Affects: Step 3 (milestone markers), content trust model, moderation policy.
Does Journey need its own entry point separate from the main vault chooser?
Journey is so different from the other 4 vault types (community-oriented, no traditional recipient, progress-based triggers) that it might confuse the Smart Guide flow. A separate "Start a Journey" entry in the app could be cleaner than mixing it into the vault chooser.
Affects: Step 2 (vault selection architecture), app navigation, onboarding flow.
Technical & Monetization
What are the media limits per tier (free vs. premium vs. Legacy)?
Video duration limits, bundle item count, photo count per seed, storage caps, number of active vaults. Every limit affects the button logic — certain options need to be gated or upsell-triggered based on the user's plan.
Affects: Step 1 (media type gating), Step 5 (trigger availability), pricing model, UI for upsells.
How does the Surprise trigger algorithm work?
Random within a range? Context-aware? Minimum wait guarantee? Maximum wait cap? The algorithm is invisible but defines the emotional experience. Bad timing (too soon, too late, insensitive moment) could damage trust.
Affects: Step 5 (Surprise trigger), backend algorithm design, user expectations.
What's the posthumous delivery mechanism for Legacy?
If the planter has died, who confirms delivery should happen? How is death verified? Is there a "legacy guardian" with a sealed key? How is the recipient's identity verified decades later?
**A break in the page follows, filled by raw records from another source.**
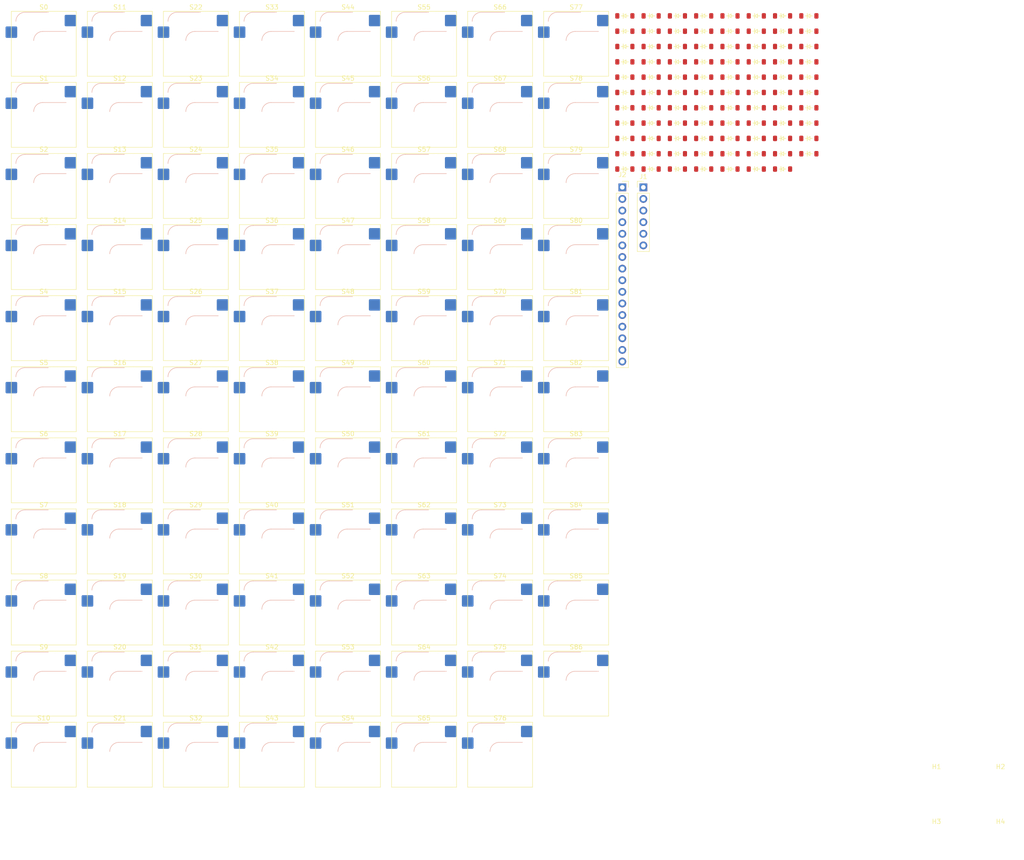
<source format=kicad_pcb>
(kicad_pcb
	(version 20240108)
	(generator "pcbnew")
	(generator_version "8.0")
	(general
		(thickness 1.6)
		(legacy_teardrops no)
	)
	(paper "A3")
	(layers
		(0 "F.Cu" signal)
		(31 "B.Cu" signal)
		(32 "B.Adhes" user "B.Adhesive")
		(33 "F.Adhes" user "F.Adhesive")
		(34 "B.Paste" user)
		(35 "F.Paste" user)
		(36 "B.SilkS" user "B.Silkscreen")
		(37 "F.SilkS" user "F.Silkscreen")
		(38 "B.Mask" user)
		(39 "F.Mask" user)
		(40 "Dwgs.User" user "User.Drawings")
		(41 "Cmts.User" user "User.Comments")
		(42 "Eco1.User" user "User.Eco1")
		(43 "Eco2.User" user "User.Eco2")
		(44 "Edge.Cuts" user)
		(45 "Margin" user)
		(46 "B.CrtYd" user "B.Courtyard")
		(47 "F.CrtYd" user "F.Courtyard")
		(48 "B.Fab" user)
		(49 "F.Fab" user)
	)
	(setup
		(pad_to_mask_clearance 0.051)
		(solder_mask_min_width 0.25)
		(allow_soldermask_bridges_in_footprints no)
		(grid_origin 278.68 23.575)
		(pcbplotparams
			(layerselection 0x00010fc_ffffffff)
			(plot_on_all_layers_selection 0x0000000_00000000)
			(disableapertmacros no)
			(usegerberextensions no)
			(usegerberattributes no)
			(usegerberadvancedattributes no)
			(creategerberjobfile no)
			(dashed_line_dash_ratio 12.000000)
			(dashed_line_gap_ratio 3.000000)
			(svgprecision 4)
			(plotframeref no)
			(viasonmask no)
			(mode 1)
			(useauxorigin no)
			(hpglpennumber 1)
			(hpglpenspeed 20)
			(hpglpendiameter 15.000000)
			(pdf_front_fp_property_popups yes)
			(pdf_back_fp_property_popups yes)
			(dxfpolygonmode yes)
			(dxfimperialunits yes)
			(dxfusepcbnewfont yes)
			(psnegative no)
			(psa4output no)
			(plotreference yes)
			(plotvalue yes)
			(plotfptext yes)
			(plotinvisibletext no)
			(sketchpadsonfab no)
			(subtractmaskfromsilk no)
			(outputformat 1)
			(mirror no)
			(drillshape 1)
			(scaleselection 1)
			(outputdirectory "")
		)
	)
	(net 0 "")
	(net 1 "/Row0")
	(net 2 "Net-(D90-A)")
	(net 3 "Net-(D91-A)")
	(net 4 "Net-(D92-A)")
	(net 5 "Net-(D93-A)")
	(net 6 "Net-(D94-A)")
	(net 7 "Net-(D95-A)")
	(net 8 "Net-(D96-A)")
	(net 9 "Net-(D97-A)")
	(net 10 "Net-(D98-A)")
	(net 11 "Net-(D99-A)")
	(net 12 "Net-(D100-A)")
	(net 13 "Net-(D101-A)")
	(net 14 "Net-(D102-A)")
	(net 15 "Net-(D103-A)")
	(net 16 "Net-(D104-A)")
	(net 17 "Net-(D105-A)")
	(net 18 "/Row1")
	(net 19 "Net-(D106-A)")
	(net 20 "Net-(D107-A)")
	(net 21 "Net-(D108-A)")
	(net 22 "Net-(D109-A)")
	(net 23 "Net-(D110-A)")
	(net 24 "Net-(D111-A)")
	(net 25 "Net-(D112-A)")
	(net 26 "Net-(D113-A)")
	(net 27 "Net-(D114-A)")
	(net 28 "Net-(D115-A)")
	(net 29 "Net-(D116-A)")
	(net 30 "Net-(D117-A)")
	(net 31 "Net-(D118-A)")
	(net 32 "Net-(D119-A)")
	(net 33 "/Row2")
	(net 34 "Net-(D120-A)")
	(net 35 "Net-(D121-A)")
	(net 36 "Net-(D122-A)")
	(net 37 "Net-(D123-A)")
	(net 38 "Net-(D124-A)")
	(net 39 "Net-(D125-A)")
	(net 40 "Net-(D126-A)")
	(net 41 "Net-(D127-A)")
	(net 42 "Net-(D128-A)")
	(net 43 "Net-(D129-A)")
	(net 44 "Net-(D130-A)")
	(net 45 "Net-(D131-A)")
	(net 46 "Net-(D132-A)")
	(net 47 "Net-(D133-A)")
	(net 48 "Net-(D134-A)")
	(net 49 "/Row3")
	(net 50 "Net-(D135-A)")
	(net 51 "/Row4")
	(net 52 "Net-(D136-A)")
	(net 53 "Net-(D137-A)")
	(net 54 "Net-(D138-A)")
	(net 55 "Net-(D139-A)")
	(net 56 "Net-(D140-A)")
	(net 57 "Net-(D141-A)")
	(net 58 "Net-(D142-A)")
	(net 59 "Net-(D143-A)")
	(net 60 "Net-(D144-A)")
	(net 61 "Net-(D145-A)")
	(net 62 "Net-(D146-A)")
	(net 63 "Net-(D147-A)")
	(net 64 "Net-(D148-A)")
	(net 65 "Net-(D149-A)")
	(net 66 "Net-(D150-A)")
	(net 67 "Net-(D151-A)")
	(net 68 "Net-(D152-A)")
	(net 69 "Net-(D153-A)")
	(net 70 "Net-(D154-A)")
	(net 71 "Net-(D155-A)")
	(net 72 "Net-(D156-A)")
	(net 73 "Net-(D157-A)")
	(net 74 "Net-(D158-A)")
	(net 75 "Net-(D159-A)")
	(net 76 "Net-(D160-A)")
	(net 77 "Net-(D161-A)")
	(net 78 "Net-(D162-A)")
	(net 79 "Net-(D163-A)")
	(net 80 "Net-(D164-A)")
	(net 81 "/Row5")
	(net 82 "Net-(D165-A)")
	(net 83 "Net-(D166-A)")
	(net 84 "Net-(D167-A)")
	(net 85 "Net-(D168-A)")
	(net 86 "Net-(D169-A)")
	(net 87 "Net-(D170-A)")
	(net 88 "Net-(D171-A)")
	(net 89 "Net-(D172-A)")
	(net 90 "Net-(D173-A)")
	(net 91 "Net-(D174-A)")
	(net 92 "Net-(D175-A)")
	(net 93 "Net-(D999-A)")
	(net 94 "/Col0")
	(net 95 "/Col1")
	(net 96 "/Col2")
	(net 97 "/Col3")
	(net 98 "/Col4")
	(net 99 "/Col5")
	(net 100 "/Col6")
	(net 101 "/Col7")
	(net 102 "/Col8")
	(net 103 "/Col9")
	(net 104 "/Col10")
	(net 105 "/Col11")
	(net 106 "/Col12")
	(net 107 "/Col13")
	(net 108 "/Col14")
	(net 109 "/Col15")
	(footprint "MountingHole:MountingHole_3.2mm_M3_DIN965" (layer "F.Cu") (at 282.9725 256.65))
	(footprint "MountingHole:MountingHole_3.2mm_M3_DIN965" (layer "F.Cu") (at 268.9725 268.65))
	(footprint "MountingHole:MountingHole_3.2mm_M3_DIN965" (layer "F.Cu") (at 282.9725 268.65))
	(footprint "MountingHole:MountingHole_3.2mm_M3_DIN965" (layer "F.Cu") (at 268.9725 256.65))
	(footprint "ScottoKeebs_Components:Diode_SOD-123" (layer "F.Cu") (at 241.055 108.725))
	(footprint "ScottoKeebs_Components:Diode_SOD-123" (layer "F.Cu") (at 223.805 95.325))
	(footprint "ScottoKeebs_Hotswap:Hotswap_MX_1.00u" (layer "F.Cu") (at 190.155 110.275))
	(footprint "ScottoKeebs_Hotswap:Hotswap_MX_1.00u" (layer "F.Cu") (at 140.25 125.825))
	(footprint "ScottoKeebs_Hotswap:Hotswap_MX_1.00u" (layer "F.Cu") (at 90.345 250.225))
	(footprint "ScottoKeebs_Hotswap:Hotswap_MX_1.00u" (layer "F.Cu") (at 106.98 234.675))
	(footprint "Connector_PinSocket_2.54mm:PinSocket_1x16_P2.54mm_Vertical" (layer "F.Cu") (at 200.255 126.125))
	(footprint "ScottoKeebs_Hotswap:Hotswap_MX_1.00u" (layer "F.Cu") (at 140.25 172.475))
	(footprint "ScottoKeebs_Components:Diode_SOD-123" (layer "F.Cu") (at 218.055 102.025))
	(footprint "ScottoKeebs_Hotswap:Hotswap_MX_1.00u" (layer "F.Cu") (at 73.71 188.025))
	(footprint "ScottoKeebs_Components:Diode_SOD-123" (layer "F.Cu") (at 212.305 122.125))
	(footprint "ScottoKeebs_Components:Diode_SOD-123" (layer "F.Cu") (at 212.305 88.625))
	(footprint "ScottoKeebs_Hotswap:Hotswap_MX_1.00u" (layer "F.Cu") (at 140.25 110.275))
	(footprint "ScottoKeebs_Hotswap:Hotswap_MX_1.00u" (layer "F.Cu") (at 123.615 250.225))
	(footprint "ScottoKeebs_Hotswap:Hotswap_MX_1.00u" (layer "F.Cu") (at 156.885 234.675))
	(footprint "ScottoKeebs_Hotswap:Hotswap_MX_1.00u" (layer "F.Cu") (at 190.155 234.675))
	(footprint "ScottoKeebs_Hotswap:Hotswap_MX_1.00u" (layer "F.Cu") (at 173.52 188.025))
	(footprint "ScottoKeebs_Components:Diode_SOD-123" (layer "F.Cu") (at 223.805 105.375))
	(footprint "ScottoKeebs_Components:Diode_SOD-123"
		(layer "F.Cu")
		(uuid "19709146-d65e-408a-a4b7-d068d3bd9bdc")
		(at 200.805 115.425)
		(descr "SOD-123")
		(tags "SOD-123")
		(property "Reference" "D98"
			(at 0 -2 0)
			(layer "F.SilkS")
			(hide yes)
			(uuid "99542c78-42c3-47ca-9992-4df648c9fc06")
			(effects
				(font
					(size 1 1)
					(thickness 0.15)
				)
			)
		)
		(property "Value" "Diode"
			(at 0 2.1 0)
			(layer "F.Fa
... [1492095 chars truncated]
</source>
This is the most technically and ethically complex feature in the entire product.
Affects: Step 3 (guardian designation), Step 7 (delivery method), Legacy vault architecture, legal framework, terms of service.
What is the minimum viable "planting ritual"?
DandyLine's language treats planting as a ceremony. But how many steps is "ceremonial enough" without being tedious? 8 decision layers (this document) might be too many for casual use. Can some steps be collapsed, auto-defaulted, or skipped for simpler vaults? A "quick plant" mode (choose media → choose trigger → seal) vs. "full ceremony" mode.
Affects: all 8 steps, onboarding experience, completion rates, emotional weight of the experience.